Dalam tiap gerakan yang ada pada tahap IV, masing-masing gerakan terbagi untuk melatih nafas perut, nafas dada, nafas diafragma dan nafas gabungan. Gerakan yang dilakukan paman Cindy malam itu adalah gerakan untuk melatih nafas dada.
Teknik pengaturan pernafasan ini sebenarnya untuk merangsang seluruh sel-sel tubuh agar meningkatkan kualitas metabolisme, pembentukan energi serta memaksimalkan kinerja sel secara keseluruhan sehingga serangan pada tahap I sampai III menjadi lebih cepat dan maksimal.
Akan tetapi berbeda dengan Cindy yang didalam tubuhnya terdapat sel khusus electrocytes akibat serum belut listrik. Latihan pernafasan itu justru membuat Cindy bisa merasakan dan menggunakan listrik dalam tubuhnya.

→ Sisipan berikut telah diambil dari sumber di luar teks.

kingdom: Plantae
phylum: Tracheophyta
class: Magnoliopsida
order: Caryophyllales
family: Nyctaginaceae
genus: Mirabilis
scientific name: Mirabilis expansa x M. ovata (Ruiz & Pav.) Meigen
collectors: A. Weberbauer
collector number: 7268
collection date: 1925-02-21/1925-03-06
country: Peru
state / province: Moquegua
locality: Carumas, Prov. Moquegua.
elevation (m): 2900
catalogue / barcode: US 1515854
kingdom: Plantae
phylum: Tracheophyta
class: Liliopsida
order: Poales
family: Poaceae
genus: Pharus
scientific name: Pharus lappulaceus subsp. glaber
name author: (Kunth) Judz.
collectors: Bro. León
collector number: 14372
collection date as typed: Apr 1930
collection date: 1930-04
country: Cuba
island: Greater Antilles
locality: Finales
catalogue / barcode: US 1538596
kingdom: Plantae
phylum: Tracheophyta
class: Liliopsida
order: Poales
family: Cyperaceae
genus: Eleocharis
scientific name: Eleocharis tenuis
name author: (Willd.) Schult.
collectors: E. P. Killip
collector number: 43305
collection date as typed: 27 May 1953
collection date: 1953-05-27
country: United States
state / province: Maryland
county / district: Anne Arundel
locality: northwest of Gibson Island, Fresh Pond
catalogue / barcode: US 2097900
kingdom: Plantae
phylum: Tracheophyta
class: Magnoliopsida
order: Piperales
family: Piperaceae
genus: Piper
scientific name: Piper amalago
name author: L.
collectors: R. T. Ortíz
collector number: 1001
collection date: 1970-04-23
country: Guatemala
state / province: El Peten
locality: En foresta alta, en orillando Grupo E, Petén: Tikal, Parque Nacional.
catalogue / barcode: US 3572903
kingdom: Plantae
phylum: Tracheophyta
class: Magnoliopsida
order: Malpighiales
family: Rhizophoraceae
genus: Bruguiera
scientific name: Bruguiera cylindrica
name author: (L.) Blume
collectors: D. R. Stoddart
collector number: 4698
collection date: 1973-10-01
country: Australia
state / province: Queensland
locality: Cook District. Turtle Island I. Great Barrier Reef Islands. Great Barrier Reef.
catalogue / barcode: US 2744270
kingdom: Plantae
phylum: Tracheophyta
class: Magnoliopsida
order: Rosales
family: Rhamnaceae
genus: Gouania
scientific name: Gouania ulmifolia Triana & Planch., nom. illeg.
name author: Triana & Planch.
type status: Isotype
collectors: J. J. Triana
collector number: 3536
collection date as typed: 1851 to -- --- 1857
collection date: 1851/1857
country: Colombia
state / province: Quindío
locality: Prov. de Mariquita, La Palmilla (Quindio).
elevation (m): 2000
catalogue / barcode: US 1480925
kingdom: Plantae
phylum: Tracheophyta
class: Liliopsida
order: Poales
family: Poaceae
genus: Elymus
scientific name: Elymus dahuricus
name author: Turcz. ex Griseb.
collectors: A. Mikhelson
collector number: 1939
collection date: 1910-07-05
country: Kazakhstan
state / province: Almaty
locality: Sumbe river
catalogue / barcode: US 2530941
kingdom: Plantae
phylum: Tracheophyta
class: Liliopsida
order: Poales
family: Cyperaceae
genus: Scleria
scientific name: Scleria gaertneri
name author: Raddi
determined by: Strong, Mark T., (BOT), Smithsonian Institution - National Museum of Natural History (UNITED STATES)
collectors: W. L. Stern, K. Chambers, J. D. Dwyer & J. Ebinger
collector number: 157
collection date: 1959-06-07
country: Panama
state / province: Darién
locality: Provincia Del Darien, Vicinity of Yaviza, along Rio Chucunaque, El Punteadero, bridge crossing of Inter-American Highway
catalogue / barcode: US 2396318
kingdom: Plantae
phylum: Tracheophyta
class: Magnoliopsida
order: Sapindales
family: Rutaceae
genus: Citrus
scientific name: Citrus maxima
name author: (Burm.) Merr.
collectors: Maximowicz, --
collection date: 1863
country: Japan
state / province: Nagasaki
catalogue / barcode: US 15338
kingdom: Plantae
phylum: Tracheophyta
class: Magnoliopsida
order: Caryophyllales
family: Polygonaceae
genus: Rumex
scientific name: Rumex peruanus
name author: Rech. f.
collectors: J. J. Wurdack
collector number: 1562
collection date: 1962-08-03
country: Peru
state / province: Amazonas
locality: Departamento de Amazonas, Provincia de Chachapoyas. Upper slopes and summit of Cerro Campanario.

Cindy melakukan latihan hingga sore hari. Setelah merasa ada perubahan dalan tubuhnya, Cindy tersenyum kearah Riyan.
"Wush"
Tiba-tiba Cindy sudah berada di depan Riyan, kecepatan Cindy membuat Riyan kaget.
"Wow, cepat sekali" ucap Riyan
"sepertinya cara yang kamu ajarkan berhasil" ucap Cindy
"Aku hanya mengikuti petunjuk dari tulisan itu" sahut Riyan
Karena sudah sore, merekapun memutuskan untuk melanjutkan latihan Cindy besok hari. Pukul 17.20 mereka keluar dari hutan dan pergi setelah mengambil motor Riyan.
Riyan mengantarkan Cindy sampai kedepan gerbang rumahnya. Riyan langsung pamit karena saat itu sudah hampir malam.
Cindy melihat pamannya sedang berlatih gerakan tarian petir naga ketika hendak memasuki rumah.
"Paman mengulang gerakan tahap III, apa paman sudah bisa nafas petir naga" pikir Cindy
Disaat sedang memperhatikan pamannya, kakek menepuk punggung Cindy hingga membuatnya kaget.
"Kakek" ucap Cindy
"Kenapa?apa ada yang kau pikirkan?" tanya kakek
"Itu kek, apa paman sudah bisa belajar tahap IV?" ucap Cindy
"Tahap IV itu gerakan pernafasan, hanya saja itu seperti yang biasa kami dilakukan. Kakek dan paman masih belum tau rahasia dari gerakan pernafasan tahap IV itu" jawab Kakek
"semoga berhasil ya kek" ucap Cindy kemudian masuk ke dalam rumah meninggalkan kakeknya.